I’m encountering an issue post running a dbt model adapted from iceberg example in the docs & the sql just transforms data by reading iceberg data present in Athena and dumping it in AWS Athena. We have a table created via this mentioned dbt process, core_acct_monthly & this needs to run for multiple partition dates.
Initially, we loaded data for the partition 20241231
, resulting in approximately 45 million records(expected & correct). Subsequently, we loaded data for the partition 20241130
, containing about 44 million records(expected & right).
My dbt model config is like this:
{{
config(
alias='core_acct_monthly',
materialized='incremental',
format='parquet',
table_type='iceberg',
partitioned_by=['ptn_val_txt']
unique_key = ['acct_id'],
incremental_strategy='merge'
)
}}
When querying the table info in Athena via $partitions command and using other iceberg related commands & snapshots, the record counts for the partitions appear correct when viewed individually (44 million for 20241130
and 45 million for 20241231
when checked immediately after load). In S3, I’m also seeing a lot of files that also reflect these numbers (data and metadata folders are getting created correctly too).
However, when I do count(*) for that partition in Athena, the record count for the older partition (20241231
) drastically reduces to approximately 700,000 records without any deletion or any operation apart from running the dbt model. The count for the newer partition (20241130
) remains correct at 44 million.
This discrepancy only appears in Athena queries. The metadata and files in the underlying S3 bucket appear to reflect the original, higher counts for both partitions. It seems the issue is with how Athena/Iceberg is presenting the data, despite the underlying data existing.

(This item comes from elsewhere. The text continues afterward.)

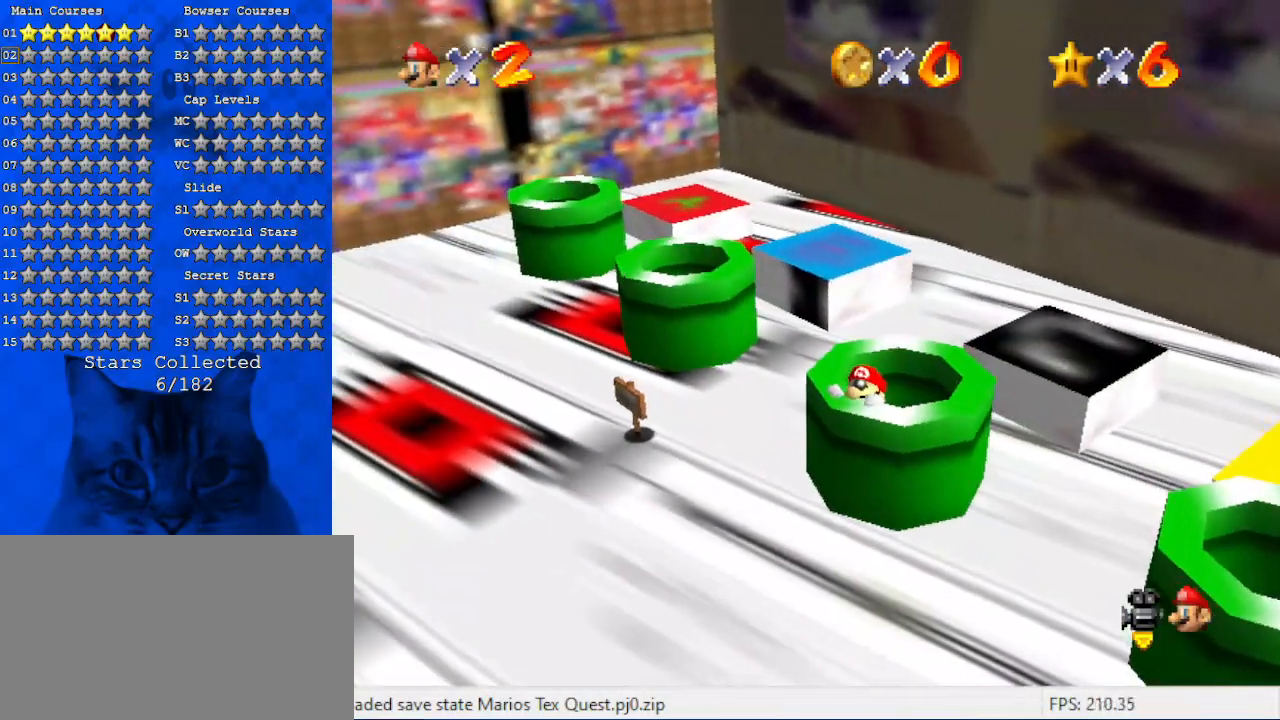
{"keys": [], "events": [[100, "y", "down"], [300, "y", "up"]]}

Could you please help me understand why this issue of incorrect record count is happening? Is there anything I’m missing from dbt-athena and iceberg adapter? We’re concerned that Athena is not correctly reflecting the data stored by Iceberg. Is this expected Iceberg behavior related to snapshots or some other mechanism? If so, how can we ensure Athena queries accurately reflect the actual data in S3? Is there something wrong with Glue metadata creation in this case?